» DESCRIPTION OF THE TASK: Line by line, please look for the word "cabinet" in the following records, then copy each line you find it in.

» RECORDS SHOWN:
============

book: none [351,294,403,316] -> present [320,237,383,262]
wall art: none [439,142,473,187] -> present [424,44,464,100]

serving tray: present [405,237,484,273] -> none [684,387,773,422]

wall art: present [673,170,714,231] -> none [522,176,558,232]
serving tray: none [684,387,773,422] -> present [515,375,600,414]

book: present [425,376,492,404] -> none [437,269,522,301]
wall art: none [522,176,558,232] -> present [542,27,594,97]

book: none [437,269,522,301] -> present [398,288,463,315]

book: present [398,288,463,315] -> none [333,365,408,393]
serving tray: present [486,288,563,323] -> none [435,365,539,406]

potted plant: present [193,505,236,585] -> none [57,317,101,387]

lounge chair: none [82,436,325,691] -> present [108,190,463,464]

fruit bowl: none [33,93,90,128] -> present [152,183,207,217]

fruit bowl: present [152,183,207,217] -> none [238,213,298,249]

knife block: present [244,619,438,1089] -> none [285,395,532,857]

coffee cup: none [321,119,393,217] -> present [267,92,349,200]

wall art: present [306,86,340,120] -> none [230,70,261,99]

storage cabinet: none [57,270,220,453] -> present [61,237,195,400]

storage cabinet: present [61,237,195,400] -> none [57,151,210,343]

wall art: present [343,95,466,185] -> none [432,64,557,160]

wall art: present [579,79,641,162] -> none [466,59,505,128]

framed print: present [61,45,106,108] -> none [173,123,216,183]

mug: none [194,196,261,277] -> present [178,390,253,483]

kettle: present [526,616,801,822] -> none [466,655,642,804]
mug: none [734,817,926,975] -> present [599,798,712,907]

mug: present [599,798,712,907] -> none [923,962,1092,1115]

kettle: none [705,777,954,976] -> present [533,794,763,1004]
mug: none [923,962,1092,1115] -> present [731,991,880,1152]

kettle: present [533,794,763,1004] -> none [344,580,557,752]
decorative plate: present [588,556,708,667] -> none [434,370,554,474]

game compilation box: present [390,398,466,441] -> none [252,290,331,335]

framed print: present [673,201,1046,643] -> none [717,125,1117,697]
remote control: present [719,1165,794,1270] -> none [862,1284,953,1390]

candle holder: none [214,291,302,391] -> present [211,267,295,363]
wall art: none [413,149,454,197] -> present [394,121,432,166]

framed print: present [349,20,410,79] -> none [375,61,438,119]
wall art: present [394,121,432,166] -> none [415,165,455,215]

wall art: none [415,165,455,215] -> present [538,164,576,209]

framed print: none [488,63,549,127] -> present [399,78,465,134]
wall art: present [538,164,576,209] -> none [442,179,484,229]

============

» ANSWER BELOW:
storage cabinet: none [57,270,220,453] -> present [61,237,195,400]
storage cabinet: present [61,237,195,400] -> none [57,151,210,343]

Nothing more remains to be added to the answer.